How to tell the difference between “cloud” and “virtualization”
Many people seem to think “cloud” is just off-premise “virtualization”. Cloud comes in a few flavors and I’ll argue that you can have “private cloud” either hosted off-premise in a provider’s facility or in your own. The fundamental difference between cloud and virtualization is the goal of cloud is to automate provisioning (this applies to IaaS, PaaS, and SaaS) and the goal of virtualization is resource utilization optimization. You can (and many providers do) use virtualization as the basis for building a cloud but it is not required.
If we take a look at the Reductive Labs presentation from OpsCamp slide 3 illustrates the primary benefit of cloud. Cloud helps companies even if their minimum unit of work is larger than a single host machine where virtualization just adds overhead in that case.

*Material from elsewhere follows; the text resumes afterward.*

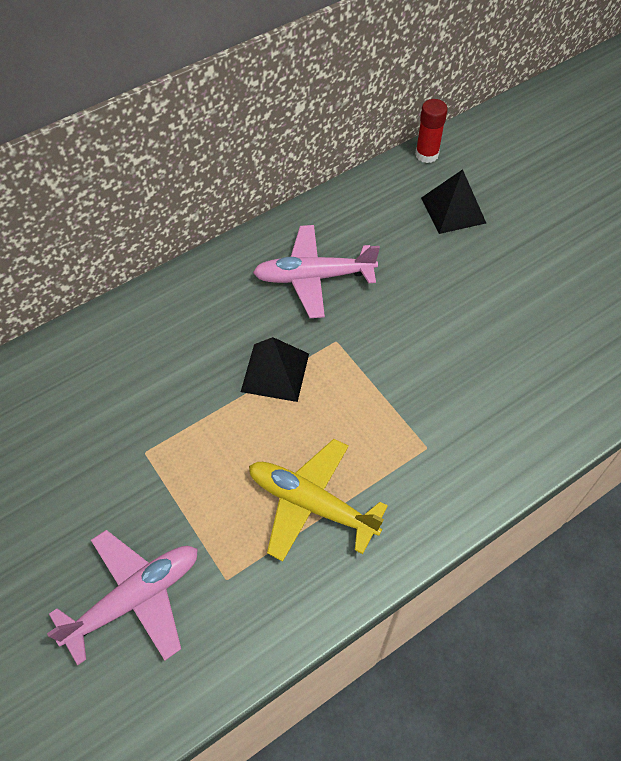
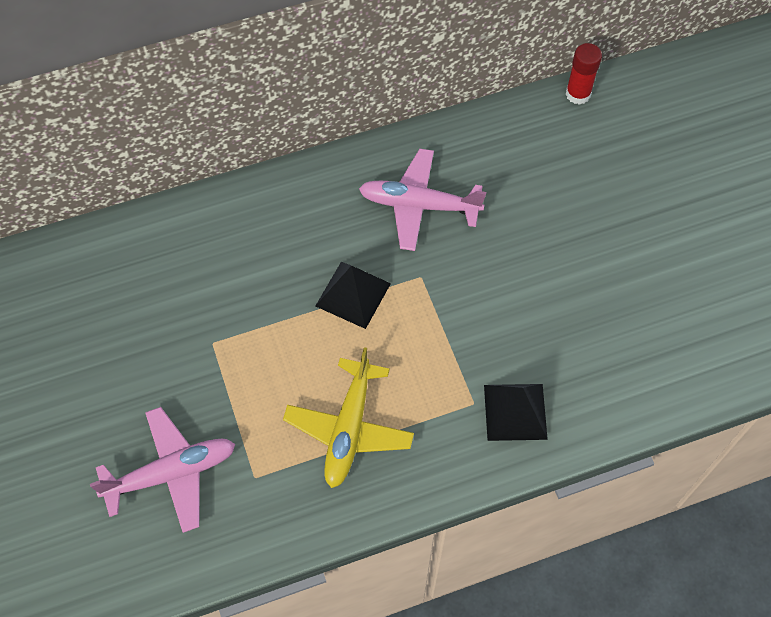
camera: 15 degrees right, 5 degrees up
yellow plane [249,439,388,562] -> yellow plane turned 120 degrees counterclockwise [283,347,414,488]
black pyramid [421,169,486,234] -> black pyramid moved to [484,384,548,441]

The difference between “cloud” and “grid computing” or HPC is that grid/HPC process jobs in a batch manner rather than serve interactive applications. You can build a compute grid on top of a cloud but not vice versa.
Other folks are saying “private clouds can’t exist because you can’t have rapid elasticity and pay for what you use”. For a small company you may not be able to have a private cloud but for a large enterprise with many business units you certainly can. An IT infrastructure BU can provide other organizations in the company all of the requirements of a cloud.
Depending on the current utilization across an enterprises infrastructure they may be able to defer spending for a number of years by moving to a fully cloud enabled business. Right now many departments cling to servers they don’t need because they’re afraid if they release it they’ll never get it back. With cloud removing that fear resource hoarding ends and many enterprises will have a significant increase in available computing power.
Over the long term if the public computing clouds continue to grow, increase their transparency, and optimize their delivery models it will no longer make financial sense for enterprises to build their own infrastructure. Public cloud providers will need to prove over the next decade they can deliver on all three corners of the “impossible triangle”.